Task requirements | Find each line in the entries below that contains the word "name" and copy those lines. Uppercase and lowercase letters count as different.

Saved data entries:
——

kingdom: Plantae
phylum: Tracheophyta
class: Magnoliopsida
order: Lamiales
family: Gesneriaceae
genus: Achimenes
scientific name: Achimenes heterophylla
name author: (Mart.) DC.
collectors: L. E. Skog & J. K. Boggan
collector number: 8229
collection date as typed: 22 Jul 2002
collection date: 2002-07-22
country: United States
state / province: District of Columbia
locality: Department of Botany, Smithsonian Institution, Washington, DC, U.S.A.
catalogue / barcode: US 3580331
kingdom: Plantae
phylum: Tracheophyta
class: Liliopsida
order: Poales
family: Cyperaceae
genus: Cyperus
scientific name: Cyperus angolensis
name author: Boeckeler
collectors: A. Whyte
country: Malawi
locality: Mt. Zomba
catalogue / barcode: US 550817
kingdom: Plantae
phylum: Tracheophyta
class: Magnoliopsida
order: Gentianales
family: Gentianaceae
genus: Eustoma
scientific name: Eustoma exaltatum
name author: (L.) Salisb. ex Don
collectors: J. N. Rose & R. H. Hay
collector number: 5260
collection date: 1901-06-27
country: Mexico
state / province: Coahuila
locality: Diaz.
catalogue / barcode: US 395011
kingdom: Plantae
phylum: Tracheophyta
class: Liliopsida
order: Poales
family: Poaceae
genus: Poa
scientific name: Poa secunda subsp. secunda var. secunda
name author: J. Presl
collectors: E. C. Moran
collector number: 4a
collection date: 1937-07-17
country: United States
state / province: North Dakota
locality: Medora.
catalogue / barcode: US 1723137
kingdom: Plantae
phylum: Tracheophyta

——

Task solution |
scientific name: Achimenes heterophylla
name author: (Mart.) DC.
scientific name: Cyperus angolensis
name author: Boeckeler
scientific name: Eustoma exaltatum
name author: (L.) Salisb. ex Don
scientific name: Poa secunda subsp. secunda var. secunda
name author: J. Presl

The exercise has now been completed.